Stumbling stones in Chemnitz

Hugo, Marie and Ilse Benda

Hugo Benda
Born: 02 November 1887
Died: 04.05.1936

Marie Benda, née Krug
Born: 01.01.1897
Died: 19/06/1960

Ilse Benda, married name Rau
Born: 29/09/1928
Died: 28/12/2016

Installation location:

Henriettenstraße 50

 

 

Stumbling stone laying on:

20 September 2025

Life path

Das Foto zeigt ein elfjähriges Mädchen. Sie hat halblange blonde Haare und trägt eine Jacke mit Kragen sowie einen schräg auf dem Kopf sitzenden dunken Hut.
Ilse Benda, um 1939 Picture: Familie Benda/Rau

The Benda family was one of the Jewish families who had lived in Chemnitz for decades and helped to shape Jewish life.

The merchant Josef Benda moved to Chemnitz in the autumn of 1886. Until then, the shoe merchant had lived in Münchengrätz (Bohemia). Together with his wife Cäcilie Sandheim, he had three sons: Hugo, Willy and Hans. All three were Jewish soldiers on the German side in the First World War.

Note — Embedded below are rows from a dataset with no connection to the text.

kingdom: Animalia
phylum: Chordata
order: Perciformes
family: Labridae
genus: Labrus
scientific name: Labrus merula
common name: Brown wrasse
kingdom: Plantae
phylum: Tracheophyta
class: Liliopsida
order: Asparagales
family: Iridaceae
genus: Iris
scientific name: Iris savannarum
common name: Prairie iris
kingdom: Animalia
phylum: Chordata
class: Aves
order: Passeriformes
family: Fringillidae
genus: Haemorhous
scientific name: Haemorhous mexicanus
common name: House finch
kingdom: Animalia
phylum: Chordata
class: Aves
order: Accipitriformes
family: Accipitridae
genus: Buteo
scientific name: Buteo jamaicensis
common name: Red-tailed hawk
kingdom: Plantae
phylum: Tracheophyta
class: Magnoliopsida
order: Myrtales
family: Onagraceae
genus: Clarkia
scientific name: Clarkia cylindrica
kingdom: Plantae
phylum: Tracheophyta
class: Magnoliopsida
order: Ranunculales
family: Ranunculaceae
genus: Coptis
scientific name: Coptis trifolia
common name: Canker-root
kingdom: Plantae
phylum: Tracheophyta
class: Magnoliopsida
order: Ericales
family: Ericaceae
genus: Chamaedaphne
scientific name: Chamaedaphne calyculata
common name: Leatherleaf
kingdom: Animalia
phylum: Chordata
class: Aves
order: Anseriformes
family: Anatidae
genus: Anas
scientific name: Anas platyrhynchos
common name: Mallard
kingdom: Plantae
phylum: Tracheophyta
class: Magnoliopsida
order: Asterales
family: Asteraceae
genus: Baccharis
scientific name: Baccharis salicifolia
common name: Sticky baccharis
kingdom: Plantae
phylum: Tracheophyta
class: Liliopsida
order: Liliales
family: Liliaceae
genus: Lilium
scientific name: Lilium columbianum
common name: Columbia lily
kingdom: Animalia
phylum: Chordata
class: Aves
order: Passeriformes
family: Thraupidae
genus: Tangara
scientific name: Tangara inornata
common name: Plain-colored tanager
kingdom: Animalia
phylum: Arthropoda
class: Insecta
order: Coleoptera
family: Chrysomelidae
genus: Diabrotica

Hugo Benda founded a woollen goods factory in 1921 with two other merchants under the name Benda & Co. After the death of one partner and the departure of another, Hugo Benda became the sole owner. As such, he converted the company into a mechanical woollen goods factory and sold men's waistcoats and sports socks nationwide under the trademark "Stabil Qualitätsware". The three-storey residential and commercial building at Zieschestraße 13, in which the factory premises were located, became the property of the company around 1923.

On 3 January 1924, Hugo Benda married Florentine Louise Marie Krug. Four years later, his wife gave birth to a girl in the state women's clinic.
into the world. She was given the first name Eugenie Margot Ilse. The family found a suitable flat at Henriettenstraße 50 around 1932.

Immediately after the transfer of power to the NSDAP on 30 January 1933, murderous violence against opponents of the regime and Jews also began in Chemnitz. Some of them were deported to the notorious "Hansa-Haus restaurants" in the city centre and abused there.

When a nationwide "boycott of Jews" was called for on 1 April 1933, Hugo Benda was arrested off the street and detained and abused for three days. It is not known whether the factory owner was tortured in the "Hansa House". The "Jewish boycott" had clear consequences. Sales figures fell drastically. Hugo Benda was forced to file for bankruptcy on 11 June 1934. The proceedings only lasted until 9 July 1934, when his workers marched in front of the residential building on Kaßberg and bid farewell to their patron, "silently with their caps pulled down", writes Ilse Rau, née Benda, in her autobiography "Meine Mara-Jahre" (My Mara Years). The company entry was only removed from the commercial register on 27 April 1937.

By this time, Hugo Benda was no longer alive. He had died of cancer on 4 May 1936. Although he had been admitted to a municipal hospital, as a Jew he was denied the necessary radiotherapy. His daughter was not present at his burial in the Jewish cemetery - for fear of being attacked. From then on, Ilse lived with different working families at the former Benda textile factory.

She initially attended the André School for Girls on the Kaßberg. When the Jewish pupils had to leave the primary schools at Whitsun 1938, Ilse also became a pupil.
Ilse also became a pupil in the "Jewish special classes". There she met the teacher Leo Elend, with whom she remained in contact until his death on 8 March 1939.

As a "Geltungsjüdin", Marie Benda was banned from working. She had to give up her middle-class flat in Henriettenstraße and was forced to move to the "Jews' house" at Theaterstraße 34, where she had to share a flat with the community nurse Edith Kahn.

Shortly after the Kristallnacht in November 1938, Marie and Ilse fled Chemnitz. In Berlin, they hoped to attract less attention and stayed temporarily with her sister-in-law.

Marie Benda looked for ways to escape Hitler's Germany. She found helpers near Aachen who took her and Ilse across the green border to Belgium in June 1939.

They both survived the war and the German occupation illegally in Brussels. Ilse mastered the new bilingualism, received support from Belgian teachers and passed her A-levels there.

At the age of twenty, Ilse Benda returned to Germany to marry Walter Rau, whom she had met as an occupying soldier in Belgium.
The marriage produced nine children. At the age of 80, she wrote down her memories. They were published in 2016 under the title "My Mara Years", just a few months before her death in December 2016.

Her mother Marie Benda returned to Germany in 1950, where she died five years later.

Author: Dr Jürgen Nitsche

Stumbling Stones in Chemnitz

It is a project against forgetting: stumbling stones have been laid in Chemnitz every year since 2007.

Embedded in the pavement, the memorial stones commemorate the tragic fates of fellow citizens who were persecuted, deported, murdered or driven to their deaths during the National Socialist regime.